Now I may not have read Jughead: The Hunger, but I was someone who read Vampironica from start to finish. Vampironica was a book that may have left you with some conflicting feelings. That was why I couldn’t help but anticipate this book that would open us up to a new chapter in Veronica’s life as a vampire. Especially now that we are learning she is not as cured as she thought. Which begs to question, how? How does a vampire go about their normal life without knowing that they are still a part of the undead?
We got our answer pretty fast, but still I couldn’t help but feel unsatisfied. There’s absolutely no way to hide that someone is a vampire. Not when vampires only drink blood, when they will have triggers for their transformations, when they will always have some sensitivity to sunlight. Unless there is some trinket or spell, it’s hard to ignore the fact that this is close to impossible, even in the realm of fantasy.
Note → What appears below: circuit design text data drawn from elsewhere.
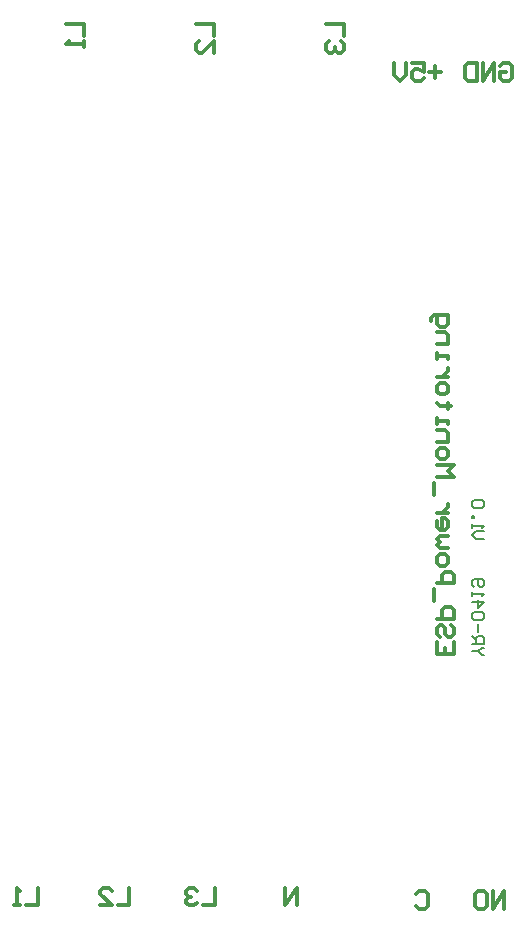
<source format=gbo>
G04*
G04 #@! TF.GenerationSoftware,Altium Limited,Altium Designer,19.0.14 (431)*
G04*
G04 Layer_Color=32896*
%FSLAX25Y25*%
%MOIN*%
G70*
G01*
G75*
%ADD10C,0.00787*%
%ADD14C,0.01181*%
D10*
X175589Y111495D02*
X174933D01*
X173621Y112807D01*
X174933Y114119D01*
X175589D01*
X173621Y112807D02*
X171653D01*
Y115430D02*
X175589D01*
Y117398D01*
X174933Y118054D01*
X173621D01*
X172966Y117398D01*
Y115430D01*
Y116742D02*
X171653Y118054D01*
X173621Y119366D02*
Y121990D01*
X174933Y123302D02*
X175589Y123958D01*
Y125270D01*
X174933Y125926D01*
X172310D01*
X171653Y125270D01*
Y123958D01*
X172310Y123302D01*
X174933D01*
X171653Y129206D02*
X175589D01*
X173621Y127238D01*
Y129861D01*
X171653Y131173D02*
Y132485D01*
Y131829D01*
X175589D01*
X174933Y131173D01*
X172310Y134453D02*
X171653Y135109D01*
Y136421D01*
X172310Y137077D01*
X174933D01*
X175589Y136421D01*
Y135109D01*
X174933Y134453D01*
X174277D01*
X173621Y135109D01*
Y137077D01*
X175589Y150196D02*
X172966D01*
X171653Y151508D01*
X172966Y152820D01*
X175589D01*
X171653Y154132D02*
Y155444D01*
Y154788D01*
X175589D01*
X174933Y154132D01*
X171653Y157412D02*
X172310D01*
Y158068D01*
X171653D01*
Y157412D01*
X174933Y160691D02*
X175589Y161347D01*
Y162659D01*
X174933Y163315D01*
X172310D01*
X171653Y162659D01*
Y161347D01*
X172310Y160691D01*
X174933D01*
D14*
X181104Y307872D02*
X182088Y308856D01*
X184055D01*
X185039Y307872D01*
Y303937D01*
X184055Y302953D01*
X182088D01*
X181104Y303937D01*
Y305905D01*
X183071D01*
X179136Y302953D02*
Y308856D01*
X175200Y302953D01*
Y308856D01*
X173232D02*
Y302953D01*
X170280D01*
X169297Y303937D01*
Y307872D01*
X170280Y308856D01*
X173232D01*
X161417Y305905D02*
X157482D01*
X159450Y307872D02*
Y303937D01*
X151578Y308856D02*
X155514D01*
Y305905D01*
X153546Y306889D01*
X152562D01*
X151578Y305905D01*
Y303937D01*
X152562Y302953D01*
X154530D01*
X155514Y303937D01*
X149610Y308856D02*
Y304921D01*
X147642Y302953D01*
X145674Y304921D01*
Y308856D01*
X123033Y322047D02*
X128937D01*
Y318111D01*
X124017Y316144D02*
X123033Y315160D01*
Y313192D01*
X124017Y312208D01*
X125001D01*
X125985Y313192D01*
Y314176D01*
Y313192D01*
X126969Y312208D01*
X127953D01*
X128937Y313192D01*
Y315160D01*
X127953Y316144D01*
X79726Y322047D02*
X85630D01*
Y318111D01*
Y312208D02*
Y316144D01*
X81694Y312208D01*
X80710D01*
X79726Y313192D01*
Y315160D01*
X80710Y316144D01*
X36419Y322047D02*
X42323D01*
Y318111D01*
Y316144D02*
Y314176D01*
Y315160D01*
X36419D01*
X37403Y316144D01*
X86024Y34052D02*
Y28149D01*
X82088D01*
X80120Y33068D02*
X79136Y34052D01*
X77168D01*
X76184Y33068D01*
Y32085D01*
X77168Y31101D01*
X78152D01*
X77168D01*
X76184Y30117D01*
Y29133D01*
X77168Y28149D01*
X79136D01*
X80120Y29133D01*
X113386Y28149D02*
Y34052D01*
X109450Y28149D01*
Y34052D01*
X57481D02*
Y28149D01*
X53545D01*
X47641D02*
X51577D01*
X47641Y32085D01*
Y33068D01*
X48625Y34052D01*
X50593D01*
X51577Y33068D01*
X26969Y34052D02*
Y28149D01*
X23033D01*
X21065D02*
X19097D01*
X20081D01*
Y34052D01*
X21065Y33068D01*
X182481Y26968D02*
Y32871D01*
X178545Y26968D01*
Y32871D01*
X173625D02*
X175593D01*
X176577Y31887D01*
Y27952D01*
X175593Y26968D01*
X173625D01*
X172641Y27952D01*
Y31887D01*
X173625Y32871D01*
X152954Y31887D02*
X153938Y32871D01*
X155906D01*
X156890Y31887D01*
Y27952D01*
X155906Y26968D01*
X153938D01*
X152954Y27952D01*
X165746Y115824D02*
Y111888D01*
X159843D01*
Y115824D01*
X162794Y111888D02*
Y113856D01*
X164762Y121728D02*
X165746Y120744D01*
Y118776D01*
X164762Y117792D01*
X163778D01*
X162794Y118776D01*
Y120744D01*
X161810Y121728D01*
X160826D01*
X159843Y120744D01*
Y118776D01*
X160826Y117792D01*
X159843Y123696D02*
X165746D01*
Y126647D01*
X164762Y127631D01*
X162794D01*
X161810Y126647D01*
Y123696D01*
X158859Y129599D02*
Y133535D01*
X159843Y135503D02*
X165746D01*
Y138455D01*
X164762Y139438D01*
X162794D01*
X161810Y138455D01*
Y135503D01*
X159843Y142390D02*
Y144358D01*
X160826Y145342D01*
X162794D01*
X163778Y144358D01*
Y142390D01*
X162794Y141406D01*
X160826D01*
X159843Y142390D01*
X163778Y147310D02*
X160826D01*
X159843Y148294D01*
X160826Y149278D01*
X159843Y150262D01*
X160826Y151246D01*
X163778D01*
X159843Y156165D02*
Y154198D01*
X160826Y153214D01*
X162794D01*
X163778Y154198D01*
Y156165D01*
X162794Y157149D01*
X161810D01*
Y153214D01*
X163778Y159117D02*
X159843D01*
X161810D01*
X162794Y160101D01*
X163778Y161085D01*
Y162069D01*
X158859Y165021D02*
Y168956D01*
X159843Y170924D02*
X165746D01*
X163778Y172892D01*
X165746Y174860D01*
X159843D01*
Y177812D02*
Y179780D01*
X160826Y180764D01*
X162794D01*
X163778Y179780D01*
Y177812D01*
X162794Y176828D01*
X160826D01*
X159843Y177812D01*
Y182732D02*
X163778D01*
Y185683D01*
X162794Y186667D01*
X159843D01*
Y188635D02*
Y190603D01*
Y189619D01*
X163778D01*
Y188635D01*
X164762Y194539D02*
X163778D01*
Y193555D01*
Y195523D01*
Y194539D01*
X160826D01*
X159843Y195523D01*
Y199459D02*
Y201426D01*
X160826Y202410D01*
X162794D01*
X163778Y201426D01*
Y199459D01*
X162794Y198475D01*
X160826D01*
X159843Y199459D01*
X163778Y204378D02*
X159843D01*
X161810D01*
X162794Y205362D01*
X163778Y206346D01*
Y207330D01*
X159843Y210282D02*
Y212250D01*
Y211266D01*
X163778D01*
Y210282D01*
X159843Y215201D02*
X163778D01*
Y218153D01*
X162794Y219137D01*
X159843D01*
X157875Y223073D02*
Y224057D01*
X158859Y225041D01*
X163778D01*
Y222089D01*
X162794Y221105D01*
X160826D01*
X159843Y222089D01*
Y225041D01*
M02*

</source>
If there was a proper explanation, I could roll with it, but we did not get much of that.
What I appreciated about this second issue was the way it eased those of us unfamiliar with the world of Jughead: The Hunger into his story. I’ll admit that they have done wonderful things on that end because it’s not only a Riverdale where werewolves exist. Hunters exist, Frankenmoose, and apparently more. It was interesting how from the introduction of Jughead we began to transition into the plot for this crossover. The big question for the plot was what would drive this conflict between Jughead and Veronica. As we know with these stories, there tends to be a formula. These stories are versus, but the clash only really happens upon first contact. After that, they begin asking the right questions about one another, and then they join forces to take on the bigger threat. How they approached this was where you found redemption past the unsatisfactory Veronica situation. Nothing as straightforward as you would have assumed, which is a plus. What we got was an interesting merging of two worlds on top of wheels already set in motion. Entertaining actually because Jughead and company have been there and done that, yet still couldn’t believe that their next big problem was vampires. That did make the build-up to the reveal exciting if you ask me.
I actually found the characters from Jughead’s world a lot more engaging. All of them so contrasting to what you are used to from them. Betty Cooper as this hunter who both swears a lot and is very comfortable with the supernatural world. An Archie who plays more of the middleman with humorous reactions to what goes on around him. Then you have Jughead who you would expect to be more front center and aggressive, but somehow still doesn’t seem to fully understand what is and what he can do.
The artwork for this book impressed me between the first issue and this second. When it comes to books like this, you tend to worry most about the quality of the interior art. That usually tells you what kind of story you’re in store for. Fortunately, this was an art team that is seasoned with the horror theme. Great atmosphere, expressive characters, and kept to the appeal of unique panel layouts. For having multiple artists as well, I was impressed that you couldn’t tell too much that the styles were switching up. That would have been a big problem to notice as changes too big can create distractions. One thing with the colors that grabbed my attention the most was how blood spats were handled. I thought it was clever to make it a shade of red which always stood out without overtaking a scene. Just enough here and there to create a sense of horror for said moment.
It was hard to say if this was a crossover worth investing in after the events of the first issue, but Jughead: The Hunger vs. Vampironica #2 does a better job of creating investment in what this story has to offer. There’s still some questions that need to be answered about the twist to Vampironica’s story. However, they made up for this for now by taking advantage of the fleshed out world of Jughead: The Hunger and it’s engaging cast of characters.